*Data extract:*
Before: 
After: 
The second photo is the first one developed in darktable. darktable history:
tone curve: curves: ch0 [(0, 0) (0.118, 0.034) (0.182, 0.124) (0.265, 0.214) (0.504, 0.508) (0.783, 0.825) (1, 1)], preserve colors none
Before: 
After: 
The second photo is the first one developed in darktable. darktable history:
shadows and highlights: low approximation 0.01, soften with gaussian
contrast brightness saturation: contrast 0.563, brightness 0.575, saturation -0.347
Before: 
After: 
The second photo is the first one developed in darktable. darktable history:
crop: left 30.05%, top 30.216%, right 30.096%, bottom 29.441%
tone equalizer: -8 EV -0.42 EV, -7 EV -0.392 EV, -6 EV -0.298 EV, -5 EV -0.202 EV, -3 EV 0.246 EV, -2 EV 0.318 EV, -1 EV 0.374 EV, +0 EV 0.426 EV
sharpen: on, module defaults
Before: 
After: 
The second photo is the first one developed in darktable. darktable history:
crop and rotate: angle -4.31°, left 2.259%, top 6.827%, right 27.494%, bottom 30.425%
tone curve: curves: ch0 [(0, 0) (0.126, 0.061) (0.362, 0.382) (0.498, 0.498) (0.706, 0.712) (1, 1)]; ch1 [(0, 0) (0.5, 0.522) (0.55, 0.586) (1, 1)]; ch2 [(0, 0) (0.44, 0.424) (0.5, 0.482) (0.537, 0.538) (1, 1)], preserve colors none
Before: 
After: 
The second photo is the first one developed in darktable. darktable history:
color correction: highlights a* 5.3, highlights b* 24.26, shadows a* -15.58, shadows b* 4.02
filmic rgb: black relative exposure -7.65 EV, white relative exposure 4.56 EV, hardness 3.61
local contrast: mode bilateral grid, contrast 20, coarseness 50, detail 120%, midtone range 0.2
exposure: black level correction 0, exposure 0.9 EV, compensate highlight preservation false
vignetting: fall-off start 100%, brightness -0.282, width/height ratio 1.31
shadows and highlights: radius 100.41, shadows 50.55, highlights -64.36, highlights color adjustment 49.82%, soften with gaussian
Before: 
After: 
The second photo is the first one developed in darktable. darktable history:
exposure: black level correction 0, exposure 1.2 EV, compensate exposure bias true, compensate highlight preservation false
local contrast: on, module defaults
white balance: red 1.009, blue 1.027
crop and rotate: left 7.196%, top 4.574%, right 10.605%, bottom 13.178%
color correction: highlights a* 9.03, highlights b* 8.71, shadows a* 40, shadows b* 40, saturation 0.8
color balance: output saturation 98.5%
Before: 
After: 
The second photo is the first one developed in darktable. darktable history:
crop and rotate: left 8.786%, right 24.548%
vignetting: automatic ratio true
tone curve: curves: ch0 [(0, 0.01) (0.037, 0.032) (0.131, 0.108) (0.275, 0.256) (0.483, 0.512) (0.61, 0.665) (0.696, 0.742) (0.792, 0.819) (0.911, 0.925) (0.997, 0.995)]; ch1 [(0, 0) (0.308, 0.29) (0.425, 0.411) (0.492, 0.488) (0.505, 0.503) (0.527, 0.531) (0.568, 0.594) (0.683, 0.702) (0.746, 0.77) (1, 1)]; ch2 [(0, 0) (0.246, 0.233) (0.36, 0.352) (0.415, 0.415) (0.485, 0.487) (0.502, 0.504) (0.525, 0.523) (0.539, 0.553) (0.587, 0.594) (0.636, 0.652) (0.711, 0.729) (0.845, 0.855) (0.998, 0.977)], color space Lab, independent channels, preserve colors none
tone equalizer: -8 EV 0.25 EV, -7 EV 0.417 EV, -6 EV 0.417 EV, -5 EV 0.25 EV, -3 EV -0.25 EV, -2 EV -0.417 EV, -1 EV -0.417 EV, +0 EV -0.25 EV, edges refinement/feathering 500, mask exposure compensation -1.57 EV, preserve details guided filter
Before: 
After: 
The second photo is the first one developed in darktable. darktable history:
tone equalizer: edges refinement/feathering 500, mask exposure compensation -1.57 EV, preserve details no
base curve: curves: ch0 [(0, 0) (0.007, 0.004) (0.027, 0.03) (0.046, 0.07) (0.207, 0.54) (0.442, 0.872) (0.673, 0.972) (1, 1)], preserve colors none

*Written instruction:* Render everything from the start of the records down to the line containing "tone curve: curves: ch0 [(0, 0) (0.118, 0.034)", inclusive, as a two-column CSV with the headers source and result. Use one row per record, putting each field in double quotes and replacing line breaks with spaces.

*Answer:*
source,result
"Before: After: The second photo is the first one developed in darktable. darktable history:","tone curve: curves: ch0 [(0, 0) (0.118, 0.034) (0.182, 0.124) (0.265, 0.214) (0.504, 0.508) (0.783, 0.825) (1, 1)], preserve colors none"